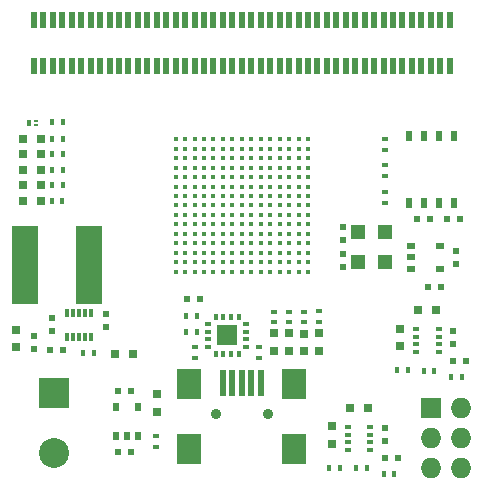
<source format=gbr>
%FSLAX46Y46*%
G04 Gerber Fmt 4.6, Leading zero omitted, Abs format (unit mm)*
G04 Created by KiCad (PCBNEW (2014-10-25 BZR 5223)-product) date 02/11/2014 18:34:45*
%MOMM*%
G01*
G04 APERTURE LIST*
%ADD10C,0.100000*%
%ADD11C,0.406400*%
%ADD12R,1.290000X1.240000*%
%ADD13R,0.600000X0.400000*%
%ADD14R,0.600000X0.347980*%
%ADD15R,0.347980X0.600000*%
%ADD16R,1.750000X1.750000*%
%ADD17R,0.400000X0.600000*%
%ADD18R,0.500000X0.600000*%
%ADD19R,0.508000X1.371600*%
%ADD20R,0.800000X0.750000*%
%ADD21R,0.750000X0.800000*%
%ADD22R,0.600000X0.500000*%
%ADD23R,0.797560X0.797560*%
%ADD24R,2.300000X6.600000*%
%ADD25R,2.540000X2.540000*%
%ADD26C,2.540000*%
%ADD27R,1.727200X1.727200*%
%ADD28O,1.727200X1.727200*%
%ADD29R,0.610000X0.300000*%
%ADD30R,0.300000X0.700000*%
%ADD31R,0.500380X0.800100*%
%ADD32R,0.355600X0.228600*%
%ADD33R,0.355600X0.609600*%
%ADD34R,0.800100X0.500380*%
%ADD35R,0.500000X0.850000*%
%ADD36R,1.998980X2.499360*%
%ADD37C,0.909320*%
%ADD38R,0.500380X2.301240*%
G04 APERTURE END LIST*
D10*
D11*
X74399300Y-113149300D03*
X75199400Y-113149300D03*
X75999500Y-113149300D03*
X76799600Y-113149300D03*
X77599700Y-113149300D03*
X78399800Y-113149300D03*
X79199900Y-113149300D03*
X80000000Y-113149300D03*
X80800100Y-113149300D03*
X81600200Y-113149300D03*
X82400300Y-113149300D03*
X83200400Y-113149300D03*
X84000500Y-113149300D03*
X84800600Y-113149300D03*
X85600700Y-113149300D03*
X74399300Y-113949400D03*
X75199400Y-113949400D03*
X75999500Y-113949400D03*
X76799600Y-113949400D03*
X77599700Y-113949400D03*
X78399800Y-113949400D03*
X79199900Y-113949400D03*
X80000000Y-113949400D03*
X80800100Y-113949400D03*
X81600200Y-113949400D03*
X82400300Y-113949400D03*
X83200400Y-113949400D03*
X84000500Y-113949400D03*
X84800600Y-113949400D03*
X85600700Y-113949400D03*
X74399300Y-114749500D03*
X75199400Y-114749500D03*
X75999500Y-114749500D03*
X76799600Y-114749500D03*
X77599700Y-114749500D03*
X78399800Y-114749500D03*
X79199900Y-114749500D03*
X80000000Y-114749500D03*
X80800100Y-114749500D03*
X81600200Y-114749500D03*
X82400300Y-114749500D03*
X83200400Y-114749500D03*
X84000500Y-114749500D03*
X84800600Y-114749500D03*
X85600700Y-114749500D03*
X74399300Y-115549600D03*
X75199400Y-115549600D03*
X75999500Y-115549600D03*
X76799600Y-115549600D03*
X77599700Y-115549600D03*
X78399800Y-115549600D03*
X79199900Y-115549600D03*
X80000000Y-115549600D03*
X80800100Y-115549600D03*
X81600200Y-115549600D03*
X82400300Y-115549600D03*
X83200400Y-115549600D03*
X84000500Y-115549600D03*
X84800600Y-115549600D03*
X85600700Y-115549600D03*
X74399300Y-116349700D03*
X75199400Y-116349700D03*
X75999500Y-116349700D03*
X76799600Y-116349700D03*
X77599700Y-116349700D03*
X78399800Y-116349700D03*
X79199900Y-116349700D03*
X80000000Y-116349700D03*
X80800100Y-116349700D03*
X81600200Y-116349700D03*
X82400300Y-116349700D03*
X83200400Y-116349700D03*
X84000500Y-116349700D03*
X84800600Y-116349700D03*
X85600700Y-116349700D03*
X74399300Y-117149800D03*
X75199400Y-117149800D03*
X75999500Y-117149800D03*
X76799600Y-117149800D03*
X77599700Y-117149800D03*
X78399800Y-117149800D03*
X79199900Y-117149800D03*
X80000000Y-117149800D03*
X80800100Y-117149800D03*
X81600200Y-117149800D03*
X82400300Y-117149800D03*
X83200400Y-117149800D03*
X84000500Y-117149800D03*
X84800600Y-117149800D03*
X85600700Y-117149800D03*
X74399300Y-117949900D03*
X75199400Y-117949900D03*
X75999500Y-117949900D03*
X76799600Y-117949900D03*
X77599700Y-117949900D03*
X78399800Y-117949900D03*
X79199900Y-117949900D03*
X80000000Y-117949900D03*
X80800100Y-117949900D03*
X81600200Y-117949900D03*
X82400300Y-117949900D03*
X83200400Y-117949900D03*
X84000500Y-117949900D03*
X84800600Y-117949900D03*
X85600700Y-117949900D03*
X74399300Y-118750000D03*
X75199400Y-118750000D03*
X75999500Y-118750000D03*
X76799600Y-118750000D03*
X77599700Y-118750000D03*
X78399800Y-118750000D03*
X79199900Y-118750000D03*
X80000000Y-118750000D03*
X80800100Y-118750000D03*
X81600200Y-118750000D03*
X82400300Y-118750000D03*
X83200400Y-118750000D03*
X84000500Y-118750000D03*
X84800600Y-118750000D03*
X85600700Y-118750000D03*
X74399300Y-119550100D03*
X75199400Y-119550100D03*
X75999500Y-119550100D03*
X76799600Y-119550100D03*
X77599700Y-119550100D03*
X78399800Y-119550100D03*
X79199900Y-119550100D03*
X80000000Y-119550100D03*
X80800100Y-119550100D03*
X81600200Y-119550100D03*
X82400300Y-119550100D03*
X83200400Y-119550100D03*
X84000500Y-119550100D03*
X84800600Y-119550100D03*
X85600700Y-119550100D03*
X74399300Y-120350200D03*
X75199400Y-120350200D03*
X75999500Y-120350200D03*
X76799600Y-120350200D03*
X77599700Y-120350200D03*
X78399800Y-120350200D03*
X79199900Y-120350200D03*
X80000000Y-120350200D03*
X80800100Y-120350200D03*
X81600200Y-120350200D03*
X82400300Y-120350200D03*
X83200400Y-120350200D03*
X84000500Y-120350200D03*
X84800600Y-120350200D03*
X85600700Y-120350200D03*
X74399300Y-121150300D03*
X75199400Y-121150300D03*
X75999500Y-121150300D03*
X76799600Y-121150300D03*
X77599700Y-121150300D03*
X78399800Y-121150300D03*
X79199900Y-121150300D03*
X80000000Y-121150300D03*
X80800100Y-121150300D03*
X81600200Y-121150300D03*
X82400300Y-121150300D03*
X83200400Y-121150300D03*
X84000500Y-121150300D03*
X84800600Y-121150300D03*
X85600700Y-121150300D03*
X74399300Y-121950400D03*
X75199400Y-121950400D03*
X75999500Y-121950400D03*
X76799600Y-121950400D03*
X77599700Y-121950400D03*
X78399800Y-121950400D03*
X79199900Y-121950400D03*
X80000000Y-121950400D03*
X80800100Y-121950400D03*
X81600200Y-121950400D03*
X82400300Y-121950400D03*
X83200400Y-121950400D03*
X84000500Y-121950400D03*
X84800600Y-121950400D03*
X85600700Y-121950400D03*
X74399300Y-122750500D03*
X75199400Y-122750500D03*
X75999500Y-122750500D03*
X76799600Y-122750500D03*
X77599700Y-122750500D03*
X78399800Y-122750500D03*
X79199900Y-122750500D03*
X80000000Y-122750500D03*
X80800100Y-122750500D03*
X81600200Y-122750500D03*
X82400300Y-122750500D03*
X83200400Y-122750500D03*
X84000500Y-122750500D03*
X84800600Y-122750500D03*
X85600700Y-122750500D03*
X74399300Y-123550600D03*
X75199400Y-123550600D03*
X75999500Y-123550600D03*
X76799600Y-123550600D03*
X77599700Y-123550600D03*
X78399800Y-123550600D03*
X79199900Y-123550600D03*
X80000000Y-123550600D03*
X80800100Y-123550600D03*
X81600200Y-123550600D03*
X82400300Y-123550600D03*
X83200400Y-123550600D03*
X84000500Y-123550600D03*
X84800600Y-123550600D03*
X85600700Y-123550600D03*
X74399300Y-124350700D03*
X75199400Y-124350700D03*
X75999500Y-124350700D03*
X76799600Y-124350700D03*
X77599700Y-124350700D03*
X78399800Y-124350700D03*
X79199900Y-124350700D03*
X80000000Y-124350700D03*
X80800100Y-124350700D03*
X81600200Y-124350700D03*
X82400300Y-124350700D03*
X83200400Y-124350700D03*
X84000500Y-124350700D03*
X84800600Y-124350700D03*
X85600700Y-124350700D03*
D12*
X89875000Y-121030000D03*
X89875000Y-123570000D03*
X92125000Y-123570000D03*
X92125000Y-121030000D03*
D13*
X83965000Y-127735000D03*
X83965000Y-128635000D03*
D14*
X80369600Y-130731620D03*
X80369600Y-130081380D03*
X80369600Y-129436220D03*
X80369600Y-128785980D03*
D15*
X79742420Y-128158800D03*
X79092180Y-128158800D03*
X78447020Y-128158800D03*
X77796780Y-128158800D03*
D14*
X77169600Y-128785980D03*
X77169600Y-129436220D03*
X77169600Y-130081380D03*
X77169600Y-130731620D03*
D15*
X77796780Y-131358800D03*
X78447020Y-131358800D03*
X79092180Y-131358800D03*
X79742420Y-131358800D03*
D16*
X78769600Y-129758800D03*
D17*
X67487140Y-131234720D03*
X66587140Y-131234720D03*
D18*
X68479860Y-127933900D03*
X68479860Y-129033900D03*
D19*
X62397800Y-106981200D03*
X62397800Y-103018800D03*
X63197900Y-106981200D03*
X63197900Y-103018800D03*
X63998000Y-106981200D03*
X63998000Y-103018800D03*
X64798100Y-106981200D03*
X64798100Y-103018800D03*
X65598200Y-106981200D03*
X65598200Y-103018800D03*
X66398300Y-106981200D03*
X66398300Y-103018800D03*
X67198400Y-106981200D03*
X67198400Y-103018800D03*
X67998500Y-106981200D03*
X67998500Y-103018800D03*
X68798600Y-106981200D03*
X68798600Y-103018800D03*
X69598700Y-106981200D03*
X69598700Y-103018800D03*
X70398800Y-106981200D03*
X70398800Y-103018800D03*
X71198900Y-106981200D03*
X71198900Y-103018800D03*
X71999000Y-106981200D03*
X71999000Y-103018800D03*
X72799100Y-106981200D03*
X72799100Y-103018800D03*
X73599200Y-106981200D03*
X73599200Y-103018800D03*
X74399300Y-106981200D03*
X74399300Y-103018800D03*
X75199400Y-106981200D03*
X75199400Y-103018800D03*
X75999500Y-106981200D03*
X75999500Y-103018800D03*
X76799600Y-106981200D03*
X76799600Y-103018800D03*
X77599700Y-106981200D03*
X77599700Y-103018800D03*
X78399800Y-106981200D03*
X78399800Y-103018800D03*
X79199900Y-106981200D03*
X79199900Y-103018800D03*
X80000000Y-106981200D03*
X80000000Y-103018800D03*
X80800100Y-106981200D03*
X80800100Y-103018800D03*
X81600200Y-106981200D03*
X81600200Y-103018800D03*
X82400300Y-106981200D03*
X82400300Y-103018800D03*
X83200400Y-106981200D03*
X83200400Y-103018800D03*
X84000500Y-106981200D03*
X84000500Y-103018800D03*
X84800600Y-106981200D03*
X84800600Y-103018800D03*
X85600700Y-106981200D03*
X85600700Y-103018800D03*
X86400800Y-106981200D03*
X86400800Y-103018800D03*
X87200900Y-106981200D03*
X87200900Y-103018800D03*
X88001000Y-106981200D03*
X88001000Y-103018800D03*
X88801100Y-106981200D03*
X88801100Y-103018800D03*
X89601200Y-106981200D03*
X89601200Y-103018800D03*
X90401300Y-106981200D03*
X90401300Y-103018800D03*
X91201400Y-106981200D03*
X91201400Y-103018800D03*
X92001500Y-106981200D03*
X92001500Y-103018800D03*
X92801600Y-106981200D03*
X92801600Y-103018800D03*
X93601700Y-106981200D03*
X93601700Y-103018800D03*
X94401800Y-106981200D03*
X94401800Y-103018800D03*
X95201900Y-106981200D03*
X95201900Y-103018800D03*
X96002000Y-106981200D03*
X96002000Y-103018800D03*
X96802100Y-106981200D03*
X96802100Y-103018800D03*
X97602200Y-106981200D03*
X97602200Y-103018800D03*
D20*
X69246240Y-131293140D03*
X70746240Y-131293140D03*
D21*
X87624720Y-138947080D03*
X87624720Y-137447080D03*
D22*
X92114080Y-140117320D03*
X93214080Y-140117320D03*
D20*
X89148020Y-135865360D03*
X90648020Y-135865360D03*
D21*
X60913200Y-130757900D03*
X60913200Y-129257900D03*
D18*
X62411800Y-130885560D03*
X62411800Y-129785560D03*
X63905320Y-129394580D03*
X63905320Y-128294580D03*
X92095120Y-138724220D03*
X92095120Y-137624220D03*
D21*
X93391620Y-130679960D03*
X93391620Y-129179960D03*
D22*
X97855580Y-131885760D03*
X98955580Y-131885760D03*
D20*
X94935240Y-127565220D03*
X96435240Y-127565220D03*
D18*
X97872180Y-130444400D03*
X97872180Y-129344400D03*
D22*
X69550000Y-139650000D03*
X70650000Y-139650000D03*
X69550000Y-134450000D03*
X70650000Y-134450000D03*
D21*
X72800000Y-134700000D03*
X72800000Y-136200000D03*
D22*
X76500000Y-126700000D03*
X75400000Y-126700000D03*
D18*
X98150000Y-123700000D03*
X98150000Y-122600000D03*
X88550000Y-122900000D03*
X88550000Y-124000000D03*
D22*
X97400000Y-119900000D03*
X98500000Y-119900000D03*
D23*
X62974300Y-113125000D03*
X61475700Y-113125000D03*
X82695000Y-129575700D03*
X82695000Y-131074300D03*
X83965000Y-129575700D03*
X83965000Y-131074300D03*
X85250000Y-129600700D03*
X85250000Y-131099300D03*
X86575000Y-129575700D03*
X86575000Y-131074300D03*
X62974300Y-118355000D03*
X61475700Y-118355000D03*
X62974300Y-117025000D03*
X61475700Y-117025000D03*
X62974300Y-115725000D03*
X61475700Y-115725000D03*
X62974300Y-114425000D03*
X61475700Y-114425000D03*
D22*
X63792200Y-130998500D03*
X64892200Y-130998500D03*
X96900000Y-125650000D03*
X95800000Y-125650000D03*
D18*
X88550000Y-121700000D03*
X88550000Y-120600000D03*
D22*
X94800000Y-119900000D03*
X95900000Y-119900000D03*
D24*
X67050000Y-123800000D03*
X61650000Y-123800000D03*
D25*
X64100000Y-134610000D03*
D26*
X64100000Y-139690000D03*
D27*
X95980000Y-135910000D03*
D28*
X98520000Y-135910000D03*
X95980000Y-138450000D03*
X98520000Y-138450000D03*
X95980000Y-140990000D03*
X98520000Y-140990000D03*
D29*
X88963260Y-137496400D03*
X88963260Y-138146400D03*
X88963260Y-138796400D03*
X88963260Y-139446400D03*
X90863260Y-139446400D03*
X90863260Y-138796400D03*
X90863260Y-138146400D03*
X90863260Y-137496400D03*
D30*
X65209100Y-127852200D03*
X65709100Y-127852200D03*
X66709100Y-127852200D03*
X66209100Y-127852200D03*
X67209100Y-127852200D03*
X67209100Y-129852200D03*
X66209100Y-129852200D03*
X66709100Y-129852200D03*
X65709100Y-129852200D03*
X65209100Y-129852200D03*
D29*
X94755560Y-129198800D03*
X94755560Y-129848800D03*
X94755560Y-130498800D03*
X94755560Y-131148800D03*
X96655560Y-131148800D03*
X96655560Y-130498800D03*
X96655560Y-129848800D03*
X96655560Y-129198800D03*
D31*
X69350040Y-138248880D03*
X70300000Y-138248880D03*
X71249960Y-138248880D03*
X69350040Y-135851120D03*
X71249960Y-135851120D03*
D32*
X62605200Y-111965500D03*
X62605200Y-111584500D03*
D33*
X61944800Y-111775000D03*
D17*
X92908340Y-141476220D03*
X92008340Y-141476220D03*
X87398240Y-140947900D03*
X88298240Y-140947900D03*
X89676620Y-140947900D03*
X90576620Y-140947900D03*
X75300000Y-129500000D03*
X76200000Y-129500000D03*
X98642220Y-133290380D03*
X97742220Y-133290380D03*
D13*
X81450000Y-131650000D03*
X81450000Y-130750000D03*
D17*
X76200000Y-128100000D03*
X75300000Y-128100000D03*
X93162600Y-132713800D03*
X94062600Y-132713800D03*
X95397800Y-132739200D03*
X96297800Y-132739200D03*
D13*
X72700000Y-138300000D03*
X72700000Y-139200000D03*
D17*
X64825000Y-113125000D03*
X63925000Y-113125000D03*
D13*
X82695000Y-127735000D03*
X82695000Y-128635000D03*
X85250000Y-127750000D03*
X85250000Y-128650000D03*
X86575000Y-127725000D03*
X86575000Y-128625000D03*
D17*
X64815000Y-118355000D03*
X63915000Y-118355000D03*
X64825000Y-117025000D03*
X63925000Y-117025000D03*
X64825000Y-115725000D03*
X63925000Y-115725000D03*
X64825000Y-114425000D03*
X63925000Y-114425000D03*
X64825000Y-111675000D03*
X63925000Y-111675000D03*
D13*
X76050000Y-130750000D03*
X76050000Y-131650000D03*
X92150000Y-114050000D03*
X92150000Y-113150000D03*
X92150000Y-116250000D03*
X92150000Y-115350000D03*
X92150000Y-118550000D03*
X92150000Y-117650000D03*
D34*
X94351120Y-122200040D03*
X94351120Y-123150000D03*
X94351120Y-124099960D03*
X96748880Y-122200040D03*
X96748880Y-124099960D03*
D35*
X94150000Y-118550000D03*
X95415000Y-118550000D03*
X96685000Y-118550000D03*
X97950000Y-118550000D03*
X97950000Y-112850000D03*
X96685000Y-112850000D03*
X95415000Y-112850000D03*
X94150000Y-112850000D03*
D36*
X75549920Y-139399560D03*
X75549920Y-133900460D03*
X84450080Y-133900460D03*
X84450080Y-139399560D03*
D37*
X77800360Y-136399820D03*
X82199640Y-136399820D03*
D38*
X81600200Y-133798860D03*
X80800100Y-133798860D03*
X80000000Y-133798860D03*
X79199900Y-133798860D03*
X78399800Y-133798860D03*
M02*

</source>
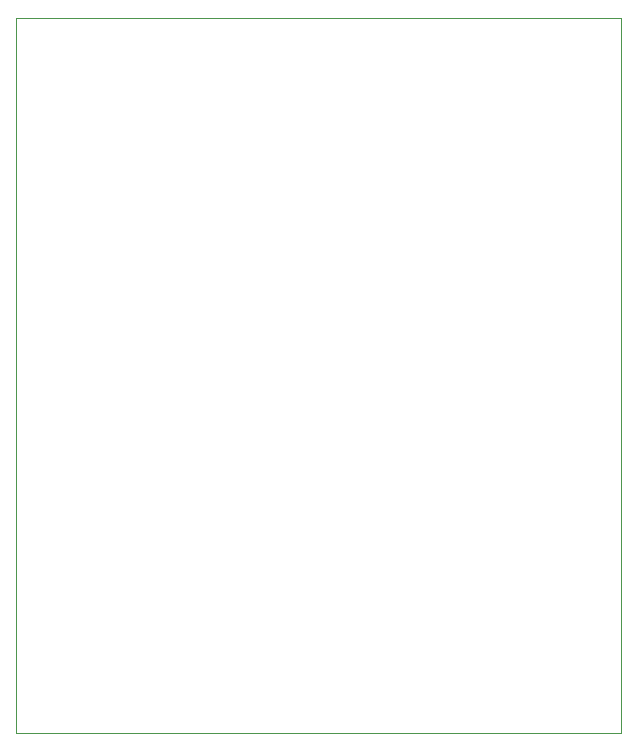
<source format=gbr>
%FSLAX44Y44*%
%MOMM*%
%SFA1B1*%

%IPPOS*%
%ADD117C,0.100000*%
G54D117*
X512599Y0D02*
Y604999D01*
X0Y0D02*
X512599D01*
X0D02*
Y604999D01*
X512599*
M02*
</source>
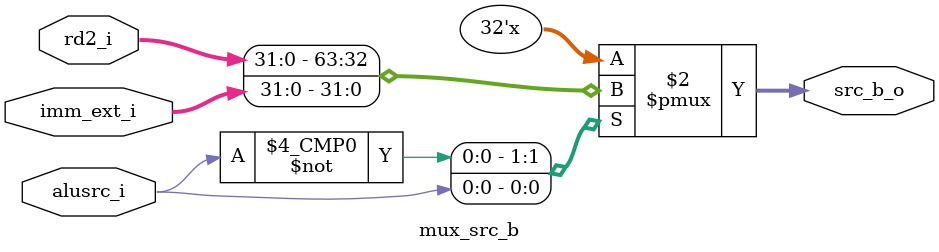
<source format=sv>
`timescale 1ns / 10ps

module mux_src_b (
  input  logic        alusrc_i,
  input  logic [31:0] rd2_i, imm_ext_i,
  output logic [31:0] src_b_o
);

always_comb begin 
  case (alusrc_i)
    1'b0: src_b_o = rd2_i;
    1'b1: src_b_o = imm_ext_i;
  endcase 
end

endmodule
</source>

Task description: Only the lines from the one containing "X94062600Y-132713800D03*" through the one containing "X63925000Y-117025000D03*" are to be retyped, both boundary lines included, with no other material.

Exercise response:
X94062600Y-132713800D03*
X95397800Y-132739200D03*
X96297800Y-132739200D03*
D13*
X72700000Y-138300000D03*
X72700000Y-139200000D03*
D17*
X64825000Y-113125000D03*
X63925000Y-113125000D03*
D13*
X82695000Y-127735000D03*
X82695000Y-128635000D03*
X85250000Y-127750000D03*
X85250000Y-128650000D03*
X86575000Y-127725000D03*
X86575000Y-128625000D03*
D17*
X64815000Y-118355000D03*
X63915000Y-118355000D03*
X64825000Y-117025000D03*
X63925000Y-117025000D03*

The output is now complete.